See animation.html for an interactive view.

The middle-relevant parts of the animation show: - The square-and-multiply ladder of a^b mod m, with each squaring and each "multiply-in" highlighted as the bits of b are read. - The wrap-around of products on the number wheel, motivating why mulmod must reduce as it goes. - Editable a, b, m so you can watch a Fermat inverse a^(m−2) assemble step by step.

Summary¶

The middle-level modular toolkit is built on the modular inverse. Division is multiplication by an inverse; binomial coefficients are products of factorials and inverse factorials; and the inverse itself comes from either Fermat's little theorem (a^(m−2), a single O(log m) modpow, valid only for prime m) or the extended Euclidean algorithm (valid for any coprime m). Overflow in mulmod is handled by __int128 or a Russian-peasant loop; exponentiation is always binary (O(log b)). For nCr mod p, precompute factorials and — with a single inverse plus a backward pass — inverse factorials in O(n), then answer each query in O(1).

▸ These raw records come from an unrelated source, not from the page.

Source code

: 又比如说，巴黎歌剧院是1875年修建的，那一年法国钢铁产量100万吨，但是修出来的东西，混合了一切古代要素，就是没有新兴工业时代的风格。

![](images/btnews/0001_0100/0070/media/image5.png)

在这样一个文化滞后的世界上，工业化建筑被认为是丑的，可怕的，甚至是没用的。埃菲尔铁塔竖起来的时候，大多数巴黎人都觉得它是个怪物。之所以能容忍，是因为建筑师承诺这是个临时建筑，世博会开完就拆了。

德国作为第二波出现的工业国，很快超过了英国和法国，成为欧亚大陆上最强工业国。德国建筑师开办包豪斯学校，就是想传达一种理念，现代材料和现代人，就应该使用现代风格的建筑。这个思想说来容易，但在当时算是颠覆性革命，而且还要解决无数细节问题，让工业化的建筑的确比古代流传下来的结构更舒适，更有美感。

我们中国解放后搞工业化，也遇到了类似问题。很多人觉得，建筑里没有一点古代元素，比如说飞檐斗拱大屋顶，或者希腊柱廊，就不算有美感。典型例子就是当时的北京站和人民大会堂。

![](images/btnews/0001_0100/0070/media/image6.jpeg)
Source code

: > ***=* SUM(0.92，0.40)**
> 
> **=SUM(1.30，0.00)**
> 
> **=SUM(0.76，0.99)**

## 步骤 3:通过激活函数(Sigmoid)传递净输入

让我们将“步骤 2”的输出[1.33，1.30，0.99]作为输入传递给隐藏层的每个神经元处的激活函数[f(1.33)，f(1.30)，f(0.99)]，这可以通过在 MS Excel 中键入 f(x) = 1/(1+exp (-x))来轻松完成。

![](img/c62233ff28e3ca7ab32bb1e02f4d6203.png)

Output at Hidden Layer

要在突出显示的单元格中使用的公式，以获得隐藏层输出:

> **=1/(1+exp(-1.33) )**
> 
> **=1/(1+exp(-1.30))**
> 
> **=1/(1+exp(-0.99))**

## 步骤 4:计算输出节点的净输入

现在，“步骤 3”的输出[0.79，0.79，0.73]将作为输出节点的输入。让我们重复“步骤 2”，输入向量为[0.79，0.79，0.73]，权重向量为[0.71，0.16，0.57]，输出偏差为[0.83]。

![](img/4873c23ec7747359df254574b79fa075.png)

The recurring lesson: prime moduli make Z/pZ a field where everything nonzero is invertible, while composite moduli leave non-invertible elements that break Fermat and forbid division.

Quick decision guide¶

Need one inverse, prime modulus → Fermat a^(p−2), one powMod.
Need one inverse, composite/unknown modulus → extended Euclid (check gcd = 1).
Need inverses of 1..n mod a prime → the O(n) linear recurrence.
Need nCr mod p for many queries → precompute fact + invfact (one inverse), O(1) per query.
Large modulus (≈ 10^18) → overflow-safe mulmod (__int128 or Russian-peasant) inside every multiply.
Composite modulus, need division/nCr → factor and use CRT (senior level), not the prime recipe.

Internalize these six cases and you can route almost any middle-level modular task to the right tool without rederiving it each time.